Ce samedi, Kinshasa a vu un geste empreint de solennité lorsque le Président Félix Tshisekedi a rendu un dernier hommage à Marien Ngouabi Tendaie Mutangilaie, un agent de l’administration publique décédé le 19 octobre dernier. Dans un pays où la mémoire et l’histoire politique s’entremêlent souvent, cet acte soulève des questions qui dépassent le simple cadre des funérailles.
Félix Tshisekedi s’est personnellement déplacé au funérarium de l’hôpital du Cinquantenaire, un fait qui n’est pas anodin dans un contexte où la tendance est souvent à l’oubli des figures moins connues mais non moins importantes. Marien Ngouabi Tendaie, originaire du Kasaï-Central et né le jour de la mort de l’ancien président congolais Marien Ngouabi, est un symbole vivant d’une continuité historique complexe.
Ce lien avec le passé, bien que fortuit, pourrait être interprété comme une tentative de Tshisekedi de tisser un récit national qui inclut toutes les voix, même celles qui n’ont pas toujours eu l’écho qu’elles méritent. Le geste du Chef de l’État, qui a déposé une couronne de fleurs et a pris un moment de recueillement, pourrait être perçu comme une manœuvre habile pour reconquérir le cœur d’une population souvent désabusée par les enjeux politiques contemporains.
À une époque où les défis économiques et sociaux abondent, ce moment de communion avec la famille de Ngouabi Tendaie peut servir à rappeler que l’administration publique est composée d’hommes et de femmes qui, malgré leur statut, ont un impact vital sur la vie quotidienne des citoyens. Cependant, derrière cette façade de respect et d’humanité, la question demeure.
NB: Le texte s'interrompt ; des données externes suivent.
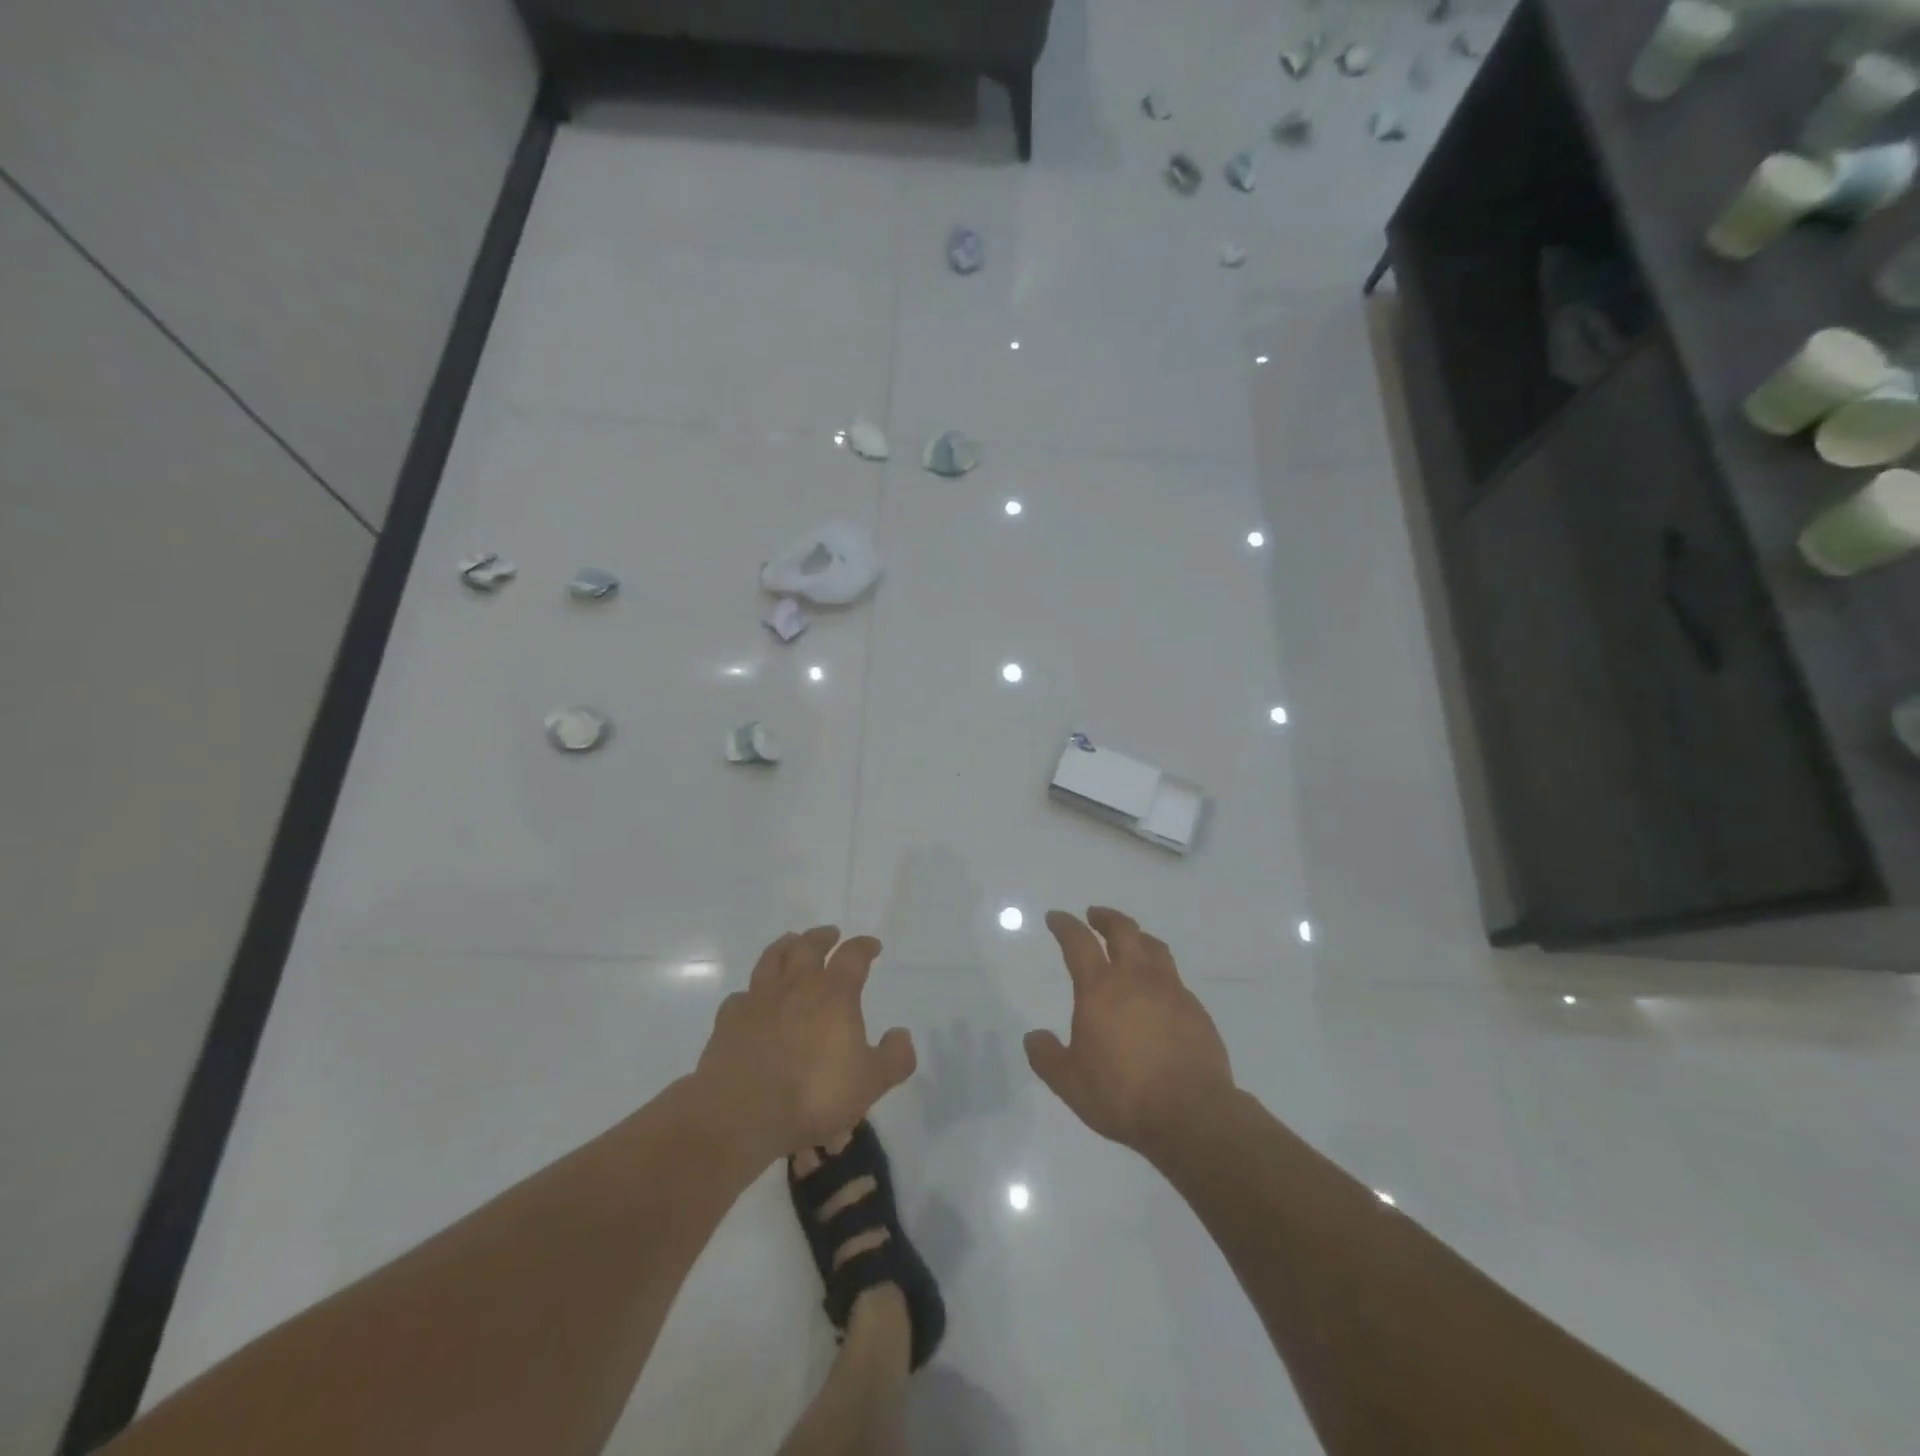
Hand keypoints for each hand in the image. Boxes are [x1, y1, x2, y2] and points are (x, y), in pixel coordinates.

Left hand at [697, 926, 915, 1155]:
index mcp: (834, 993)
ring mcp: (759, 999)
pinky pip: (741, 996)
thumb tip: (902, 1034)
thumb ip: (894, 1057)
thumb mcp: (871, 1082)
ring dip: (785, 946)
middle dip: (822, 937)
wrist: (744, 1114)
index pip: (853, 956)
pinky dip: (750, 993)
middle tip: (831, 934)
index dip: (864, 947)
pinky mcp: (729, 1020)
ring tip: (791, 942)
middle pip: (809, 946)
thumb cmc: (815, 1095)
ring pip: (771, 959)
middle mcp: (796, 985)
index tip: (872, 946)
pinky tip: (752, 1000)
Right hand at [1025, 908, 1234, 1158]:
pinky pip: (1174, 977)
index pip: (1078, 942)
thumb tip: (1033, 1037)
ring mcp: (1171, 991)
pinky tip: (1157, 989)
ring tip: (1130, 940)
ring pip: (1153, 947)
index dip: (1065, 925)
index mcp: (1100, 989)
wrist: (1192, 1114)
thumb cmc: (1123, 1095)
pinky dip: (1159, 971)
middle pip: (1123, 930)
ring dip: (1137, 936)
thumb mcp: (1070, 1083)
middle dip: (1106, 918)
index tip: (1056, 917)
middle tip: (1094, 915)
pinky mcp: (1196, 1009)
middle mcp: (1136, 979)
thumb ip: (1047, 1057)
Ce geste est-il un véritable hommage à l’individu ou une simple opération de communication politique ? Dans un pays où la méfiance envers les élites politiques est omniprésente, il est légitime de s’interroger sur la sincérité de cet acte. Est-ce un pas vers une réconciliation nationale ou un simple coup de publicité destiné à apaiser les critiques ?
La cérémonie s’est poursuivie avec l’inhumation de Marien Ngouabi Tendaie à la Nécropole 1 « Entre Terre et Ciel » dans la commune de la N’sele, un lieu symbolique qui rappelle la fragilité de la vie et l’importance de l’héritage. La présence du Président à cet événement pourrait également être l’occasion de réfléchir sur le rôle de l’État dans la mémoire collective et l’hommage à ceux qui ont servi, parfois dans l’ombre.
L’hommage rendu par Félix Tshisekedi à Marien Ngouabi Tendaie n’est pas qu’un simple rituel funéraire. C’est une opportunité de questionner notre rapport à la mémoire, à l’histoire et à la politique en République Démocratique du Congo. Alors que le pays navigue à travers des temps tumultueux, ce geste pourrait être interprété comme un appel à l’unité.
Mais aussi comme un rappel que la politique ne doit pas seulement être une question de pouvoir, mais aussi de respect et de reconnaissance de ceux qui ont contribué à l’édifice national, même de manière discrète. L’avenir dira si cet acte sera le début d’une nouvelle ère de responsabilité et de respect ou simplement un écho de promesses non tenues.